Teen Spirit - [32]

Шрифт
Интервал

Уильям Берроуз

В начале сентября я ждал Нанси у нее дома.

Лежал на спине, скрестив ноги на подлокотнике дивана, и в балконную дверь глядел на Эйфелеву башню. Она стояла прямая, четко вырисовываясь на фоне серого, исполосованного розовым неба. Я достал из пакетика два леденца-медвежонка, одного желтого, другого красного, их химический вкус образовывал приятное сочетание.

Затем услышал, как грохнула дверь лифта, повернулся ключ в замочной скважине. Привычные звуки, приносящие успокоение. Я взглянул на часы — Нанси пришла рано, после школы нигде не задерживалась. Не меняя позы, я спросил:

— Ну как, старуха, все в порядке?

Она бросила портфель на пол, а пальто на диван. Плюхнулась в красное кресло у меня за спиной — так обычно садятся психари, — включила телик и вздохнула:

— Как бы я хотела иметь других родителей.

— Очень любезно. Тебя кто-нибудь обидел?

— Не повезло мне. Черная несправедливость.

Она пробубнила это на одной ноте и снова принялась вздыхать. Я выждал в надежде, что у нее все само пройдет. Потом, едва не свернув себе шею, изловчился и взглянул на ее физиономию. Мрачная. Мрачная реально. Нет, само не пройдет.

Она посмотрела на меня, нахмурилась:

— Ты стырил у мамы траву.

— Во-первых, я ничего не тырил. Во-вторых, у мамы нет травы. В-третьих, не надоело тебе злобствовать?

Нанси поднялась и изрекла:

— Ясное дело, накурился. В коллеже, они когда обпыхаются, у них такие же глаза, как у тебя.

Я продолжил шутливым тоном в расчете, что подействует:

— А хамить не надоело?

Не помогло, она проскрежетала сквозь зубы:

— Кончайте держать меня за маленькую и заниматься всякой хренью за моей спиной, достали уже.
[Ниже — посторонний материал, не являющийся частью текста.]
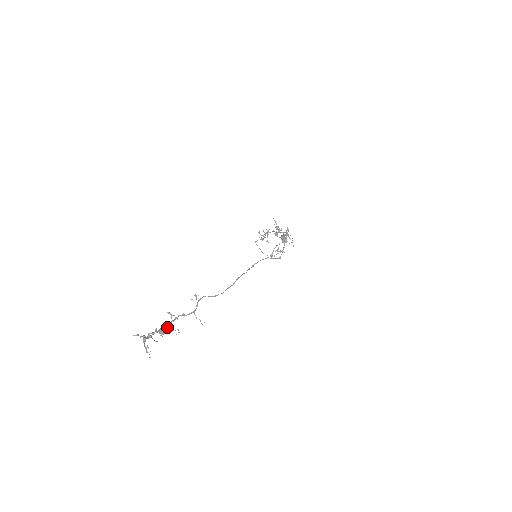
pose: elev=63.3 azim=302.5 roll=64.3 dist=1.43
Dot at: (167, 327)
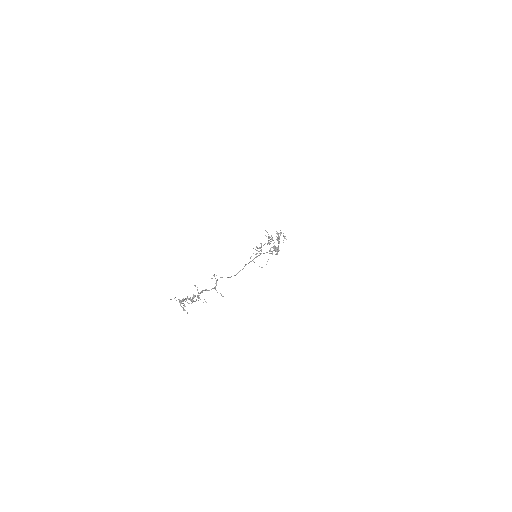
Dot at: occluded
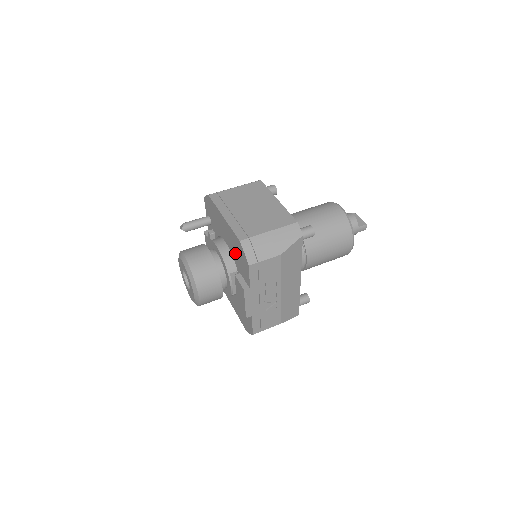
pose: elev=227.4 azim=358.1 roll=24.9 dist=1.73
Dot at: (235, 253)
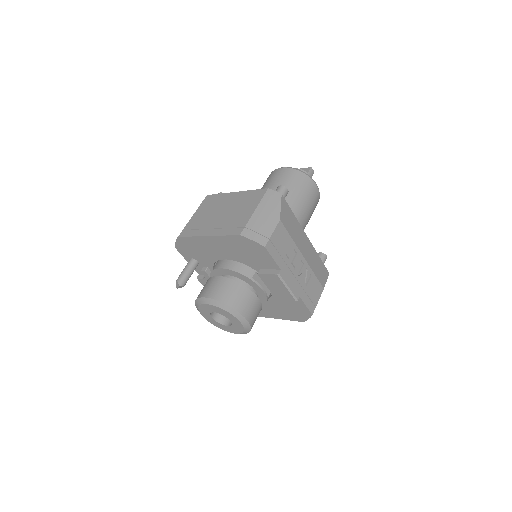
Dot at: (242, 255)
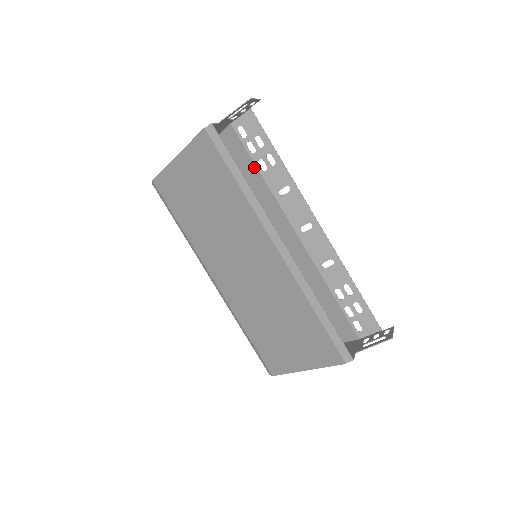
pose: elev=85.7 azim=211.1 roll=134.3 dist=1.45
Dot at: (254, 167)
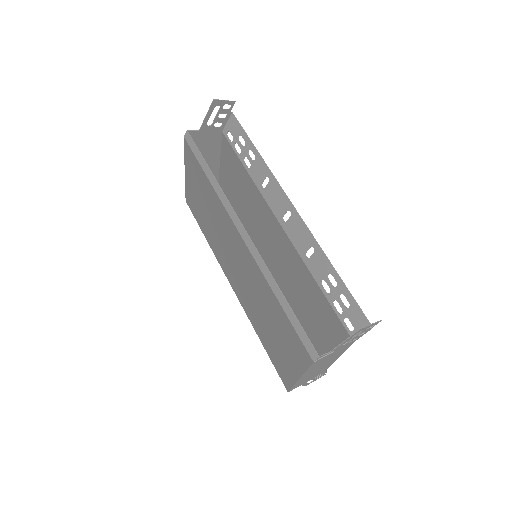
Dot at: (243, 167)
Летом она резко перескочила из детства в отрочество. В один вечер: ей все осточертело, мы все кретины, так продолжаться не может. Время она выбрала не самое удачное: мамашу кинул ее хахаль — понятно, депрессуха и все такое. Теперь я оставался с Нанси чаще, чем раньше, приходил вечерами. Парочке: мать на грани самоубийства и дочь на грани нервного срыва — моя никчемность могла пригодиться.

Я пошел на кухню к Нанси. В рекордно короткий срок она успела извлечь и вывалить на стол шоколадные муссы, плитки «Галак», вафли с малиной, печенье с орехами и «Баунти». Политику ее матери я тут совсем не понимал: зачем держать все это в доме, если девочка и так переедает? Но выговаривать Алисе не стал, ни про еду, ни про что другое — больно полоса для этого неподходящая.

За лето Алиса сильно изменилась, постарела лет на десять. Сникла вся, словно время и впрямь навалилось на нее своей тяжестью. Поначалу, узнав от Нанси, что мамашин дружок дал дёру с девчонкой из своей конторы, я только посмеялся. Но, увидев, как это рубануло Алису, смеяться перестал. Я всегда симпатизировал людям, у которых что-то не клеится. Это уравнивало меня с ними. Алиса же выплескивала свое раздражение на меня, и я поистине героическим усилием заставлял себя с ней любезничать. Сандра, правда, уверяла, что не такой уж скверный у Алисы характер, а все дело во мне, типа, что у меня проблемы с «матерью». Оттого, дескать, что моя мать меня не любит, я переношу свою неприязнь к ней на мать Нанси. Когда Сандра внушала мне подобную фигню, я обычно молчал от неловкости за нее. Не знаю уж, имела ли эта мистико-психоаналитическая галиматья какой-нибудь смысл, только я нахлебывался дерьма всякий раз, когда проявлял внимание к Алисе; во мне ли было дело или в ней — но контакта у нас не возникало. На мой взгляд, проблема заключалась в том, что мы с ней никогда и словом бы не перемолвились, если бы нас не вынуждали к тому обстоятельства.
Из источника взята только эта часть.